Required work:
Pictures are not part of the copy; repeat everything else in the records exactly.

______

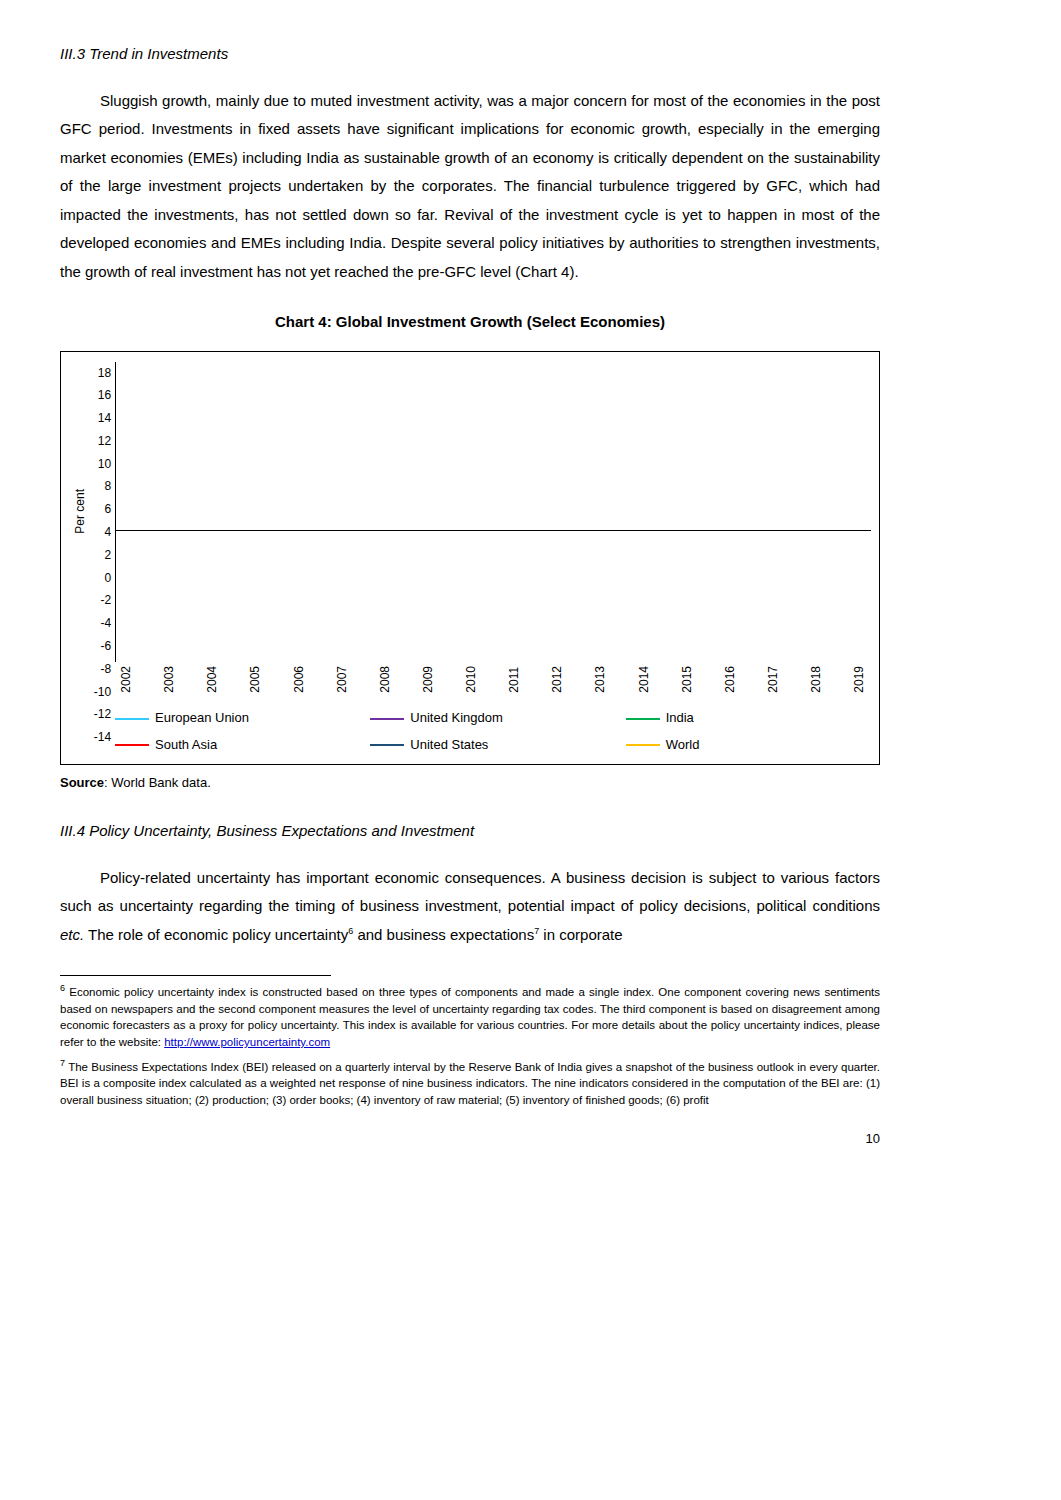III.3 Trend in Investments
Sluggish growth, mainly due to muted investment activity, was a major concern for most of the economies in the post GFC period. Investments in fixed assets have significant implications for economic growth, especially in the emerging market economies (EMEs) including India as sustainable growth of an economy is critically dependent on the sustainability of the large investment projects undertaken by the corporates. The financial turbulence triggered by GFC, which had impacted the investments, has not settled down so far. Revival of the investment cycle is yet to happen in most of the developed economies and EMEs including India. Despite several policy initiatives by authorities to strengthen investments, the growth of real investment has not yet reached the pre-GFC level (Chart 4).
Chart 4: Global Investment Growth (Select Economies)
Per cent
181614121086420-2-4-6-8-10-12-14
200220032004200520062007200820092010201120122013201420152016201720182019
European Union
United Kingdom
India
South Asia
United States
World
Source: World Bank data.
III.4 Policy Uncertainty, Business Expectations and Investment
Policy-related uncertainty has important economic consequences. A business decision is subject to various factors such as uncertainty regarding the timing of business investment, potential impact of policy decisions, political conditions etc. The role of economic policy uncertainty6 and business expectations7 in corporate
6 Economic policy uncertainty index is constructed based on three types of components and made a single index. One component covering news sentiments based on newspapers and the second component measures the level of uncertainty regarding tax codes. The third component is based on disagreement among economic forecasters as a proxy for policy uncertainty. This index is available for various countries. For more details about the policy uncertainty indices, please refer to the website: http://www.policyuncertainty.com
7 The Business Expectations Index (BEI) released on a quarterly interval by the Reserve Bank of India gives a snapshot of the business outlook in every quarter. BEI is a composite index calculated as a weighted net response of nine business indicators. The nine indicators considered in the computation of the BEI are: (1) overall business situation; (2) production; (3) order books; (4) inventory of raw material; (5) inventory of finished goods; (6) profit
10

______

Answer section:
III.3 Trend in Investments
Sluggish growth, mainly due to muted investment activity, was a major concern for most of the economies in the post GFC period. Investments in fixed assets have significant implications for economic growth, especially in the emerging market economies (EMEs) including India as sustainable growth of an economy is critically dependent on the sustainability of the large investment projects undertaken by the corporates. The financial turbulence triggered by GFC, which had impacted the investments, has not settled down so far. Revival of the investment cycle is yet to happen in most of the developed economies and EMEs including India. Despite several policy initiatives by authorities to strengthen investments, the growth of real investment has not yet reached the pre-GFC level (Chart 4).
Chart 4: Global Investment Growth (Select Economies)
Per cent
181614121086420-2-4-6-8-10-12-14
200220032004200520062007200820092010201120122013201420152016201720182019
European Union
United Kingdom
India
South Asia
United States
World
Source: World Bank data.
III.4 Policy Uncertainty, Business Expectations and Investment
Policy-related uncertainty has important economic consequences. A business decision is subject to various factors such as uncertainty regarding the timing of business investment, potential impact of policy decisions, political conditions etc. The role of economic policy uncertainty6 and business expectations7 in corporate
6 Economic policy uncertainty index is constructed based on three types of components and made a single index. One component covering news sentiments based on newspapers and the second component measures the level of uncertainty regarding tax codes. The third component is based on disagreement among economic forecasters as a proxy for policy uncertainty. This index is available for various countries. For more details about the policy uncertainty indices, please refer to the website: http://www.policyuncertainty.com
7 The Business Expectations Index (BEI) released on a quarterly interval by the Reserve Bank of India gives a snapshot of the business outlook in every quarter. BEI is a composite index calculated as a weighted net response of nine business indicators. The nine indicators considered in the computation of the BEI are: (1) overall business situation; (2) production; (3) order books; (4) inventory of raw material; (5) inventory of finished goods; (6) profit
10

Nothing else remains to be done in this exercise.